- Machias Location within Maine Machias Location within the United States
- Coordinates: 44°42′29″N 67°28′29″W﻿ / ﻿44.70806°N 67.47472°W
- Country: United States
- State: Maine
- County: Washington

Area
- • Total: 2.85 sq mi (7.38 km^{2})
- • Land: 2.70 sq mi (6.99 km^{2})
- • Water: 0.15 sq mi (0.38 km^{2})
- Elevation: 39 ft (12 m)

Population (2020)
- • Total: 1,457
- • Density: 539.7/sq mi (208.38/km^{2})
- Time zone: UTC-5 (Eastern (EST))
- • Summer (DST): UTC-4 (EDT)
- ZIP Code: 04654
- Area code: 207
- FIPS code: 23-41925
- GNIS feature ID: 2377931

= Machias (CDP), Maine =

Machias is a census-designated place (CDP) corresponding to the central village area within the town of Machias in Washington County, Maine, United States.

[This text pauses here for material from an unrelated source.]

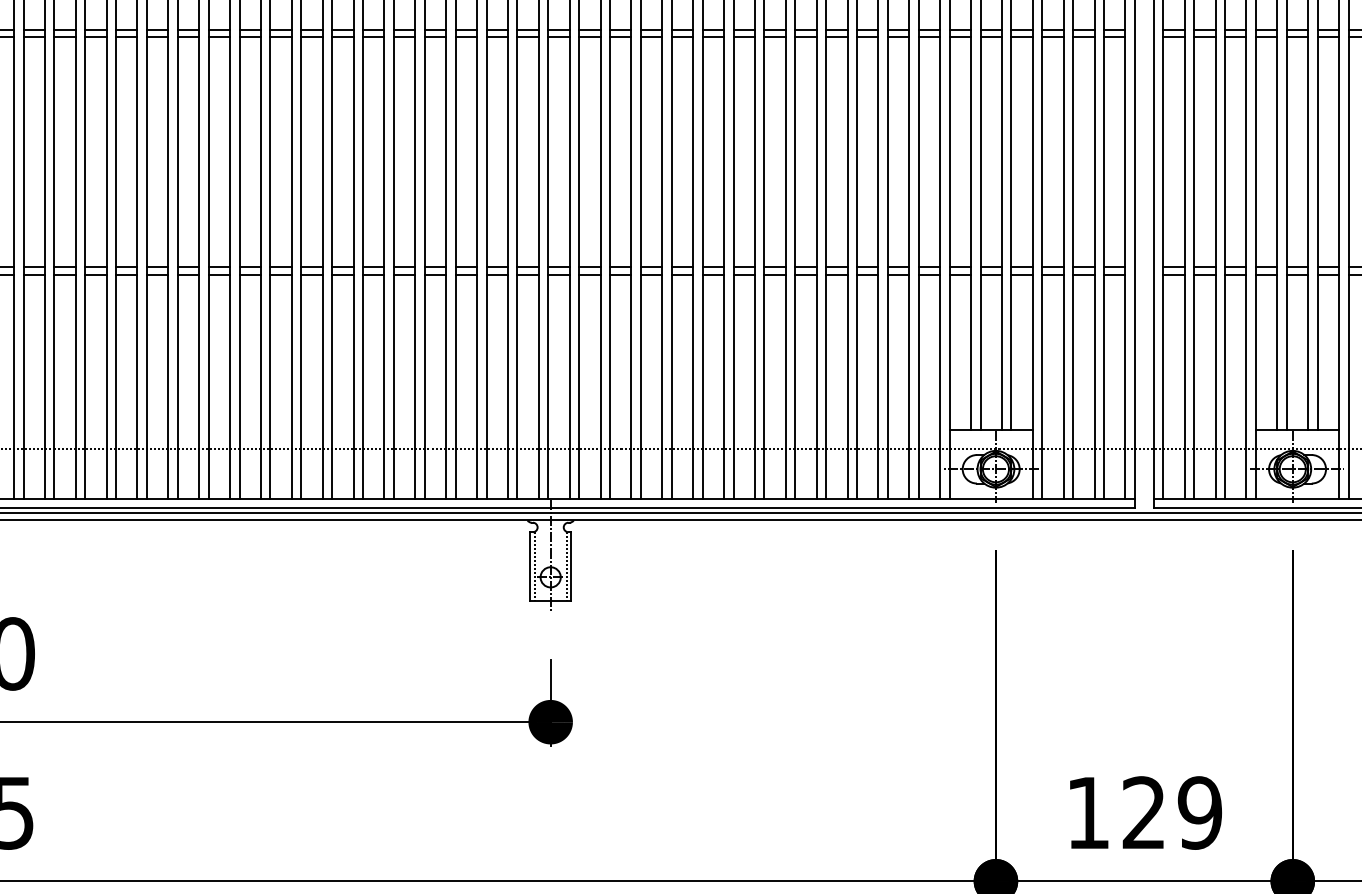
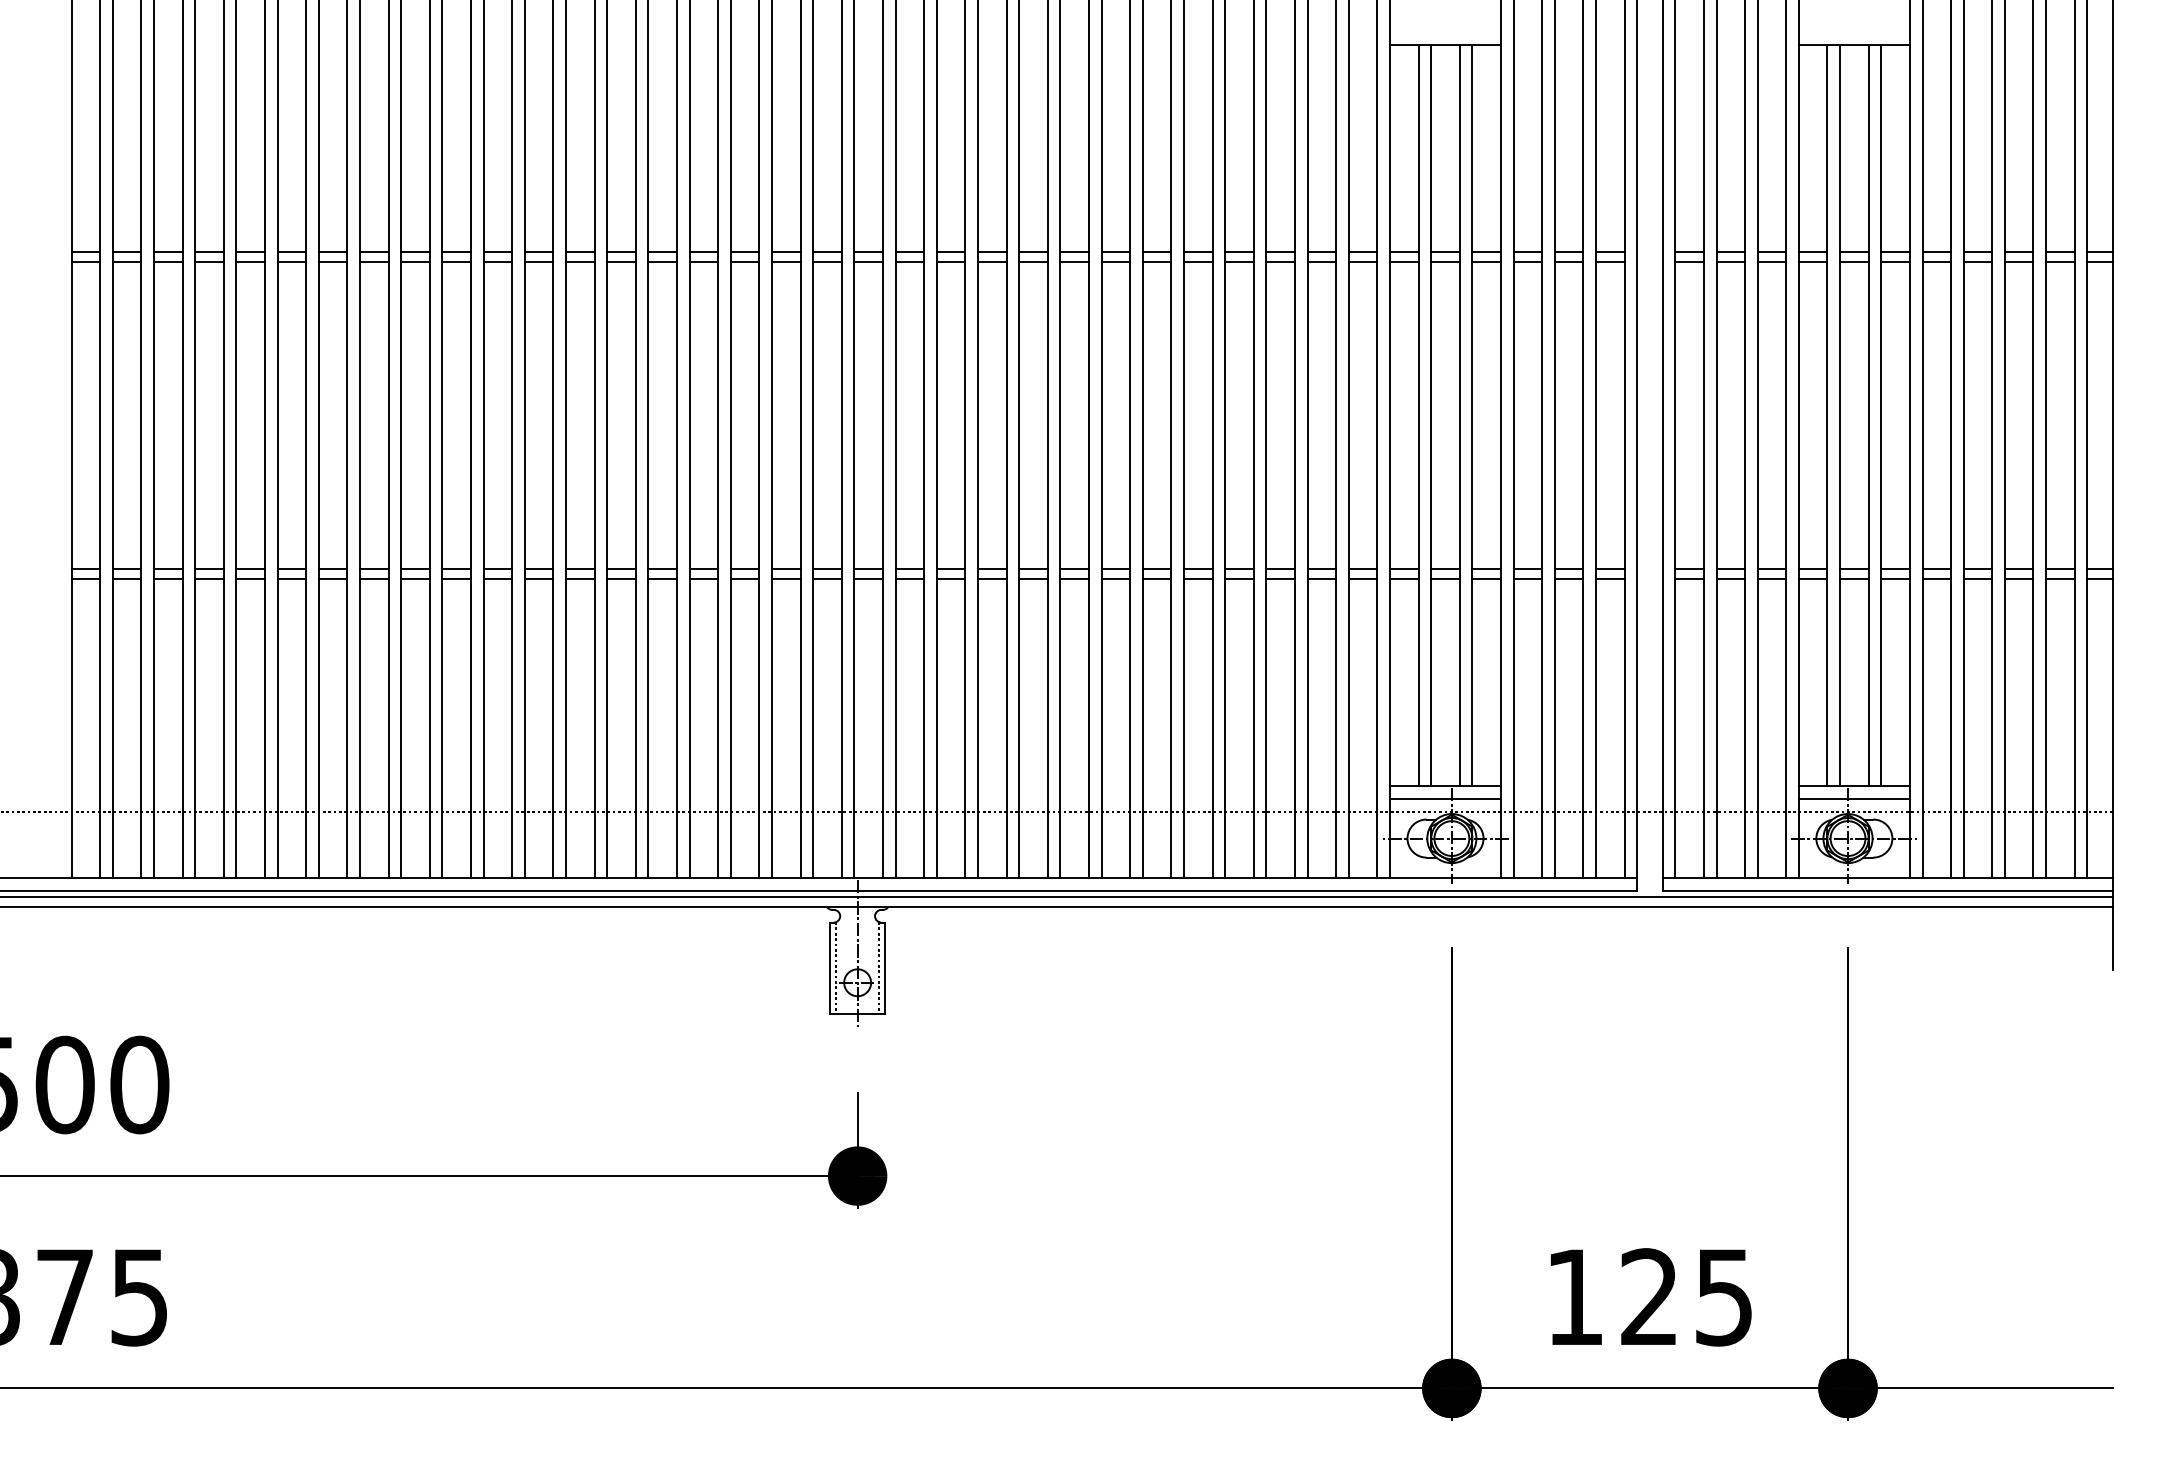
line: (991, 439) -> (1445, 798), added
line: (1296, 439) -> (1853, 798), added
text: (1199, 813) -> (1723, 1297), 129 -> 125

The population of the CDP was 1,274 at the 2010 census.

==Geography==
According to the United States Census Bureau, the CDP has a total area of 2.6 square miles (6.7 km^{2}), of which 2.5 square miles (6.5 km^{2}) is land and 0.1 square miles (0.2 km^{2}), or 3.47%, is water.

==Demographics==

As of the census of 2000, there were 1,376 people, 613 households, and 291 families residing in the CDP. The population density was 550.6 PD/sqmi. There were 735 housing units at an average density of 294.1 /sqmi. The racial makeup of the CDP was 96.15% White, 1.31% Native American, 1.82% Asian, 0.07% from other races, and 0.65% from two or more races. Hispanic or Latino of any race were 0.44% of the population.

There were 613 households, out of which 23.5% had children under the age of 18 living with them, 32.1% were married couples living together, 11.7% had a female householder with no husband present, and 52.5% were non-families. 44.2% of all households were made up of individuals, and 19.7% had someone living alone who was 65 years of age or older. The average household size was 2.00 and the average family size was 2.76.

In the CDP, the population was spread out, with 19.3% under the age of 18, 13.3% from 18 to 24, 21.7% from 25 to 44, 21.9% from 45 to 64, and 23.8% who were 65 years of age or older. The median age was 41 years. For every 100 females, there were 80.6 males. For every 100 females age 18 and over, there were 75.6 males.

The median income for a household in the CDP was $21,250, and the median income for a family was $40,000. Males had a median income of $30,417 versus $21,705 for females. The per capita income for the CDP was $14,780. About 15.4% of families and 23.8% of the population were below the poverty line, including 21.1% of those under age 18 and 23.8% of those age 65 or over.

Historical population
| Census | Pop. | Note | %± |
| 2020 | 1,457 |  | — |
U.S. Decennial Census

==Education==
It is in the Machias Public Schools school district, which is a component of Machias Bay Area School System Alternative Organizational System 96. Machias has Rose M. Gaffney School and Machias Memorial High School.